蝦夷層群砂泥互層の変形構造.2002 年 10 月撮影.

 もしこの蝦夷層群がスランプ層だとすると,緑色岩との関係は海洋性基盤の “浸食面”(≒ 無堆積面)上にスランプ体が滑動してきて形成された non-conformity という可能性が考えられる.しかし,両者の関係が低角(衝上?)断層である可能性も否定できない.

 なおこの砂泥互層の層準については,松下・鈴木(1962)では “中部蝦夷層群”(=蝦夷層群中部層準)となっているが,それを具体的に指示するデータはなく,夕張地域などの中部層準に対比できるものかどうかについては,疑問な点が多い.

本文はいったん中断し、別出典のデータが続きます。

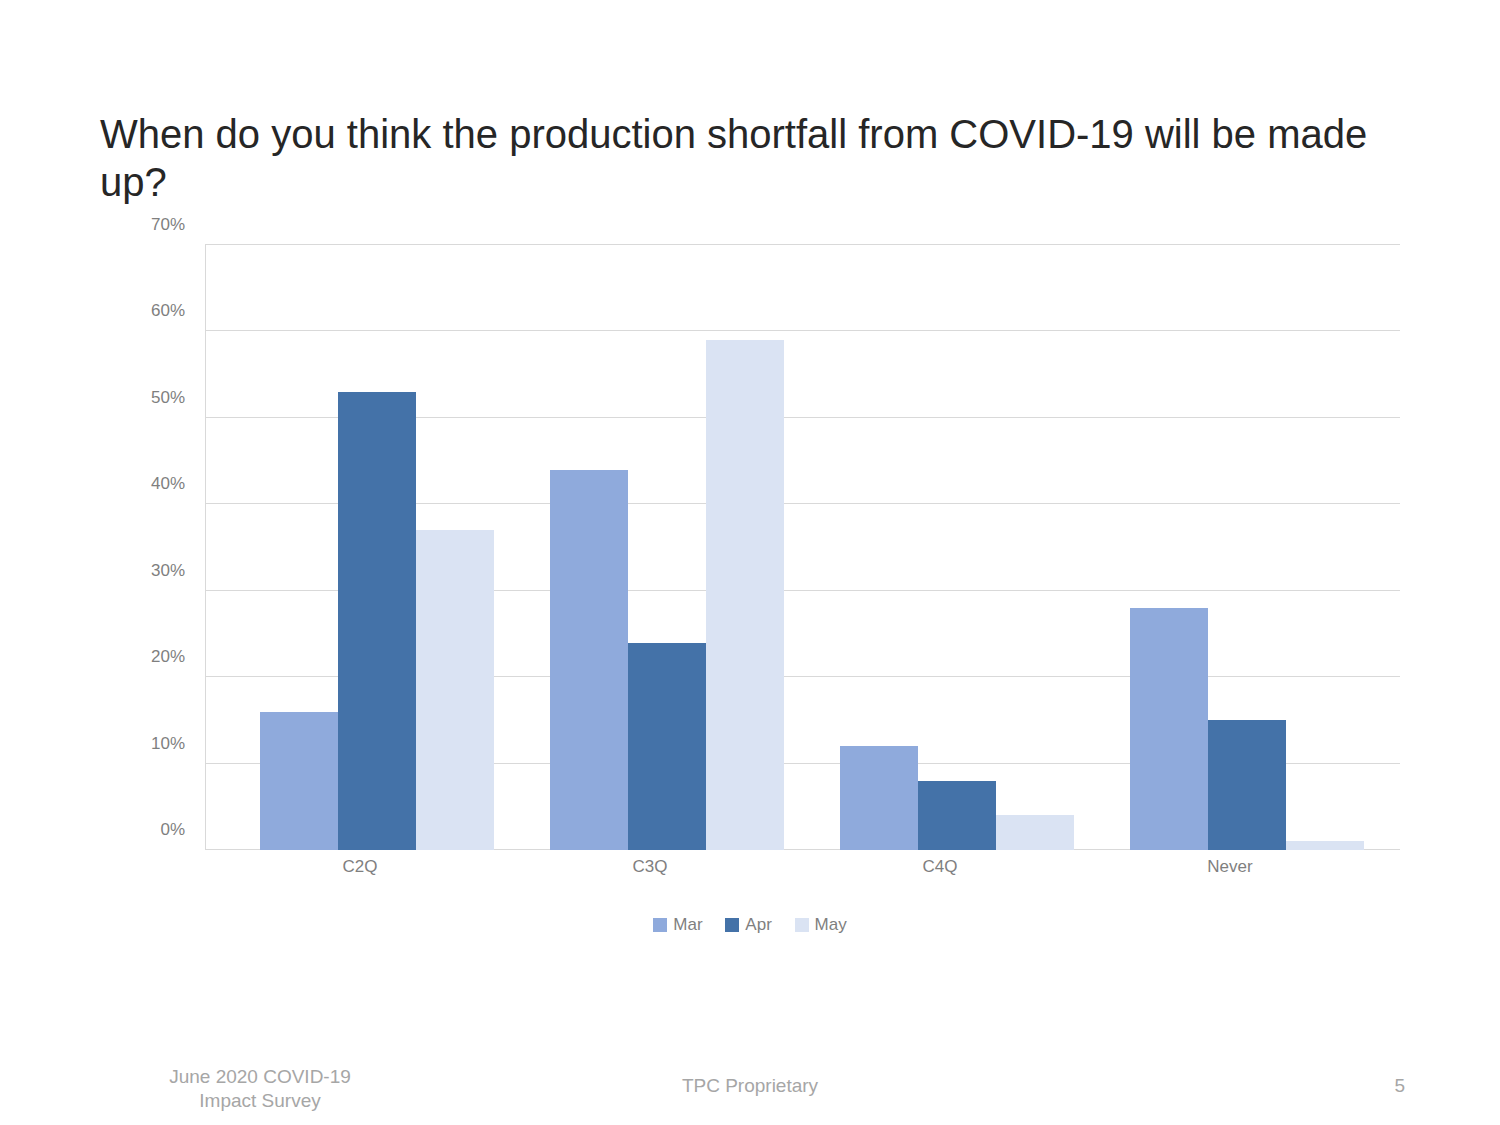When do you think the production shortfall from COVID-19 will be made up?
0%
10%
20%
30%
40%
50%
60%
70%
Group 1: C2Q (Mar 16, Apr 53, May 37)
Group 2: C3Q (Mar 44, Apr 24, May 59)
Group 3: C4Q (Mar 12, Apr 8, May 4)
C2Q
C3Q
C4Q
Never
Mar Apr May
June 2020 COVID-19
Impact Survey
TPC Proprietary
5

※ 道道静内-中札内(111号)線,いわゆる日高横断道路は,諸般の事情で 2003 年に建設が凍結(中止)された.それ以前から崖崩れ等により頻繁に通行止めとなっていたが,建設凍結以来,立ち入りは非常に難しくなっている.2023 年 8 月現在静内ダムから『進入禁止』(通行禁止ではない)となっており,その措置期限が切られてはいるが,実質自動延長であり立ち入るチャンスは実際のところほとんどない.
筆者は,制限のなかった 1991-1995 年に何回か立ち入っているが,その後は通行止めによりほとんどチャンスがなく,2002, 2003年に立ち入り可能の情報で入ったのが最後である. 2002 年には高見ダムから奥はゲート閉鎖でクルマが入れず,歩いて露頭に到達した記憶もある.
本サイトのこういった立ち入り事情が現在どうなっているのかは,まったく分からない.


既存の指定など

(なし)


所在地

新ひだか町 高見湖畔.


※ 当時は GPS 記録がなく,場所は不正確な可能性がある.


サイトの状態:


参考文献

松下勝秀・鈴木 守(1962)5万分の1地質図幅『農屋』.北海道開発庁,38 p.

川村信人・植田勇人・鳴島 勤,1999,前弧海盆堆積物中の不整合とスランプ体-中部蝦夷層群基底部の層位学的現象-.地質学論集,No.52, 37-52.